A novel approach to baryogenesis in $f(Q,L_{m})$ gravity and its cosmological implications

TL;DR

This paper investigates a specific $f(Q,L_{m})$ gravity model's ability to explain baryogenesis and cosmological observations, constraining parameters with data and showing it can produce realistic baryon-to-entropy ratios.

Contribution

It introduces a new $f(Q,L_{m})$ gravity model with a specific functional form and analyzes its implications for baryogenesis and cosmological data constraints.

Findings

The model predicts a positive baryon-to-entropy ratio within observational limits.

Setting $n=1/2$ yields an implausible zero ratio.
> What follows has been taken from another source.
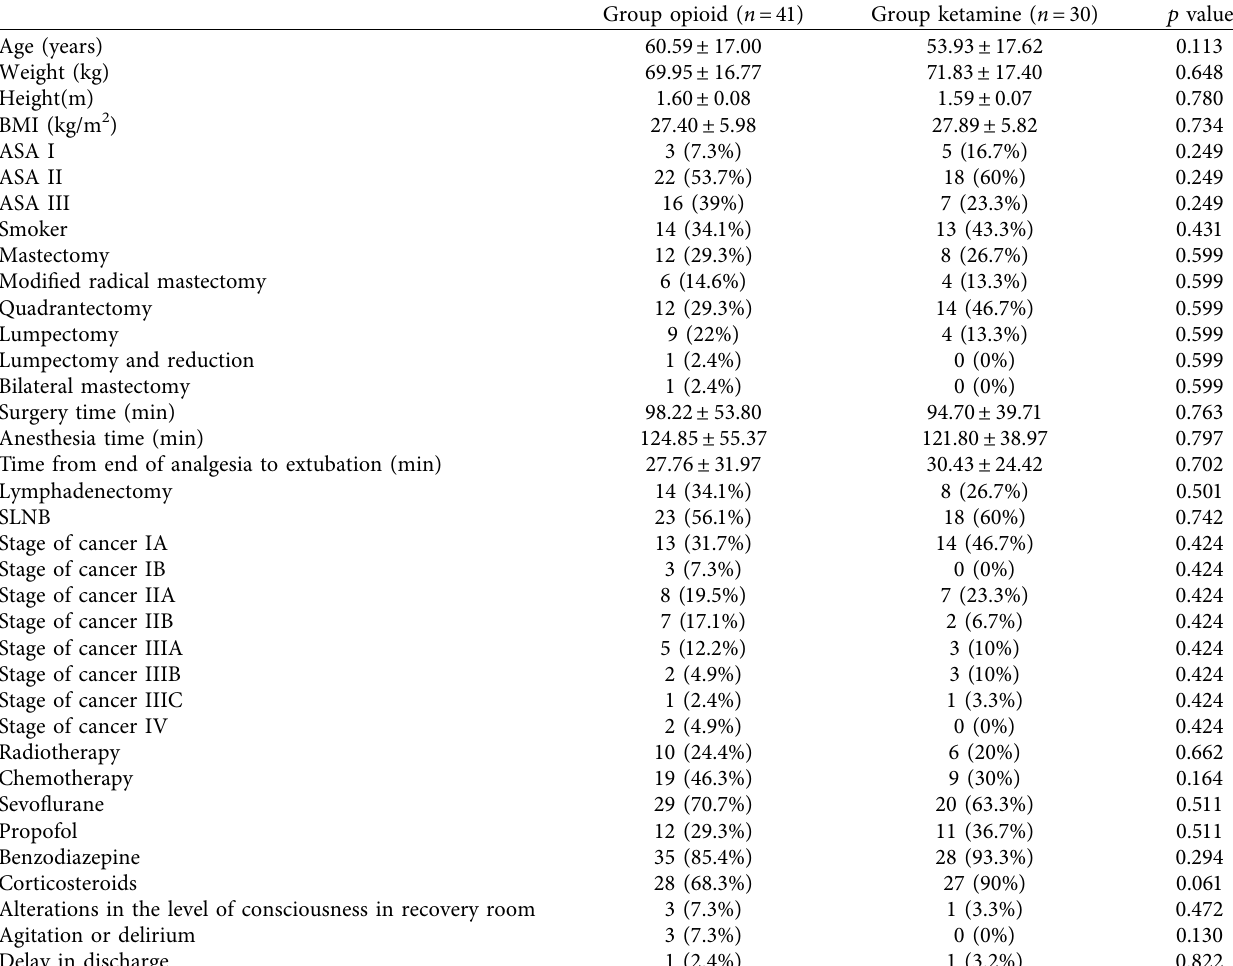
Table 1: Results of variables analysed in the study, differentiated by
The model fits observational data well and can describe Universe evolution.

Abstract

We present an examination of the $f(Q,L_{m})$ gravity model, in which the functional form $f(Q,L_{m})=\alpha Q^{n}+\beta L_{m}$ is postulated and discuss its potential impact on cosmological dynamics and the phenomenon of gravitational baryogenesis. Combining observational insights from Hubble, BAO and phantom datasets, we conduct a comprehensive analysis to constrain the model's parameters and determine the baryon-to-entropy ratio $\frac{\eta_{B}}{s}$, providing valuable insights into the model's performance and cosmological implications. In the context of baryogenesis and generalized gravitational baryogenesis, we show that setting $n=\frac{1}{2}$ results in a zero baryon-to-entropy ratio, which is physically implausible. Through a detailed examination of the dependence of $\frac{\eta_{B}}{s}$ on $n$ and $\beta$, we demonstrate that our model predicts a baryon-to-entropy ratio that is both positive and consistent with the observational upper limit of $9.42\times10^{-11}$ for $1.32965<n<1.39252$ and appropriate of $\beta$ and $n$ with $\alpha\simeq-1.95084\times10^{86}$. The excellent agreement between our model's predictions and the phantom dataset demonstrates the model's capacity to accurately describe the physics of baryogenesis and its ability to reproduce the observed features of the cosmological data, showcasing its potential as a reliable tool for understanding the evolution of the Universe.